A Facebook post from two weeks prior flashed through my mind: There’d been a lice outbreak at school right before summer break.
“We have to end the haircut now,” the stylist said as she squished the louse in a tissue before tying up my daughter’s wet hair in a ponytail.
My daughter started to panic, itching her head compulsively. I took a breath.
“What, what do we do?” I stammered.
The stylist pointed toward some lice kits on a shelf. For more money, she said, we could enlist a lice treatment service. I was mortified. We quickly paid and hustled out the door.
Immediately, I searched for “lice services” on my phone. I found a few specialized salons in Seattle but I wanted as much guidance as possible.
We ended up calling The Lice Clinic because the technician would come to our house because treating hair is one thing. Undertaking lice eradication on all hair accessories, bedding, soft furniture, stuffed animals and clothing is entirely another.
I didn’t want to miss anything or clean incorrectly but frankly, I wanted the moral support.
A first time for everything
Believe it or not, this was the first time in nine years of motherhood that I had encountered lice.
Despite occasional lice warnings over the years in preschool and elementary classes, we’d managed to avoid these bugs completely.
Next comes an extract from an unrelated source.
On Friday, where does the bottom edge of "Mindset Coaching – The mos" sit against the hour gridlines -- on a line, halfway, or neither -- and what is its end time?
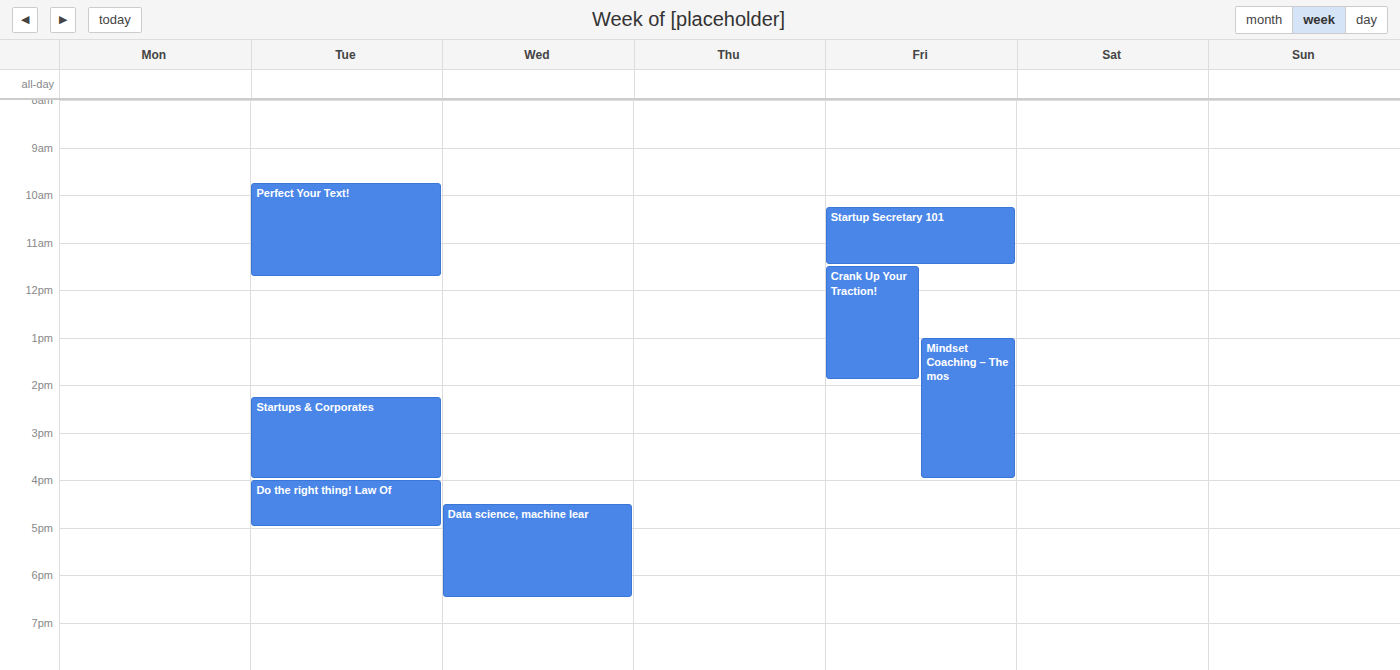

That gave me a false confidence that we were doing something effective (nope) and that we didn’t have conditions in which lice could prosper (nope again).
While my daughter received her hair treatment — a 40-minute precision comb-through of hair soaked in a proprietary oil mixture while she watched a movie on my laptop — the Lice Clinic technician told me what items needed to go in the wash vs. quarantine. I flung myself around the house, bagging stuffed animals, spreading sheets over couches and running the washing machine nonstop.
And wouldn’t you know it? I ended up having lice, too.
Sharing the news
Since I document everything, I took pictures of my daughter and myself during our treatments. Her sad, sullen face says it all. Setting aside my own insecurities in an effort to embrace the moment, I shared the photos on Facebook as a way to show my kids that we needn’t be ashamed.
What I didn’t expect were so many admissions of lice infestations from fellow parent friends — 15 to be exact! Good friends, close friends, had been through this same thing — some recently and others multiple times — and none had said anything.
When I mentioned this to our lice technician at the seven-day follow-up appointment, she wasn’t surprised. Lice, she explained, are a lot more common than you might think (the CDC estimates 6 to 12 MILLION “infestations” occur annually among U.S. kids 3 to 11 years old).
More importantly I realize lice aren’t an indicator of uncleanliness. Rather, they’re a natural part of life because kids share things even when you tell them not to, like hats, combs, clothing and personal space.
Also good to know: Lice don’t carry diseases like ticks or mosquitos do and they can’t survive for more than 48 hours without a host.
This experience cleared away some old assumptions and changed my perspective for the better. Now we know: Lice happens to a lot of people — all the time — and getting them isn't scandal-worthy.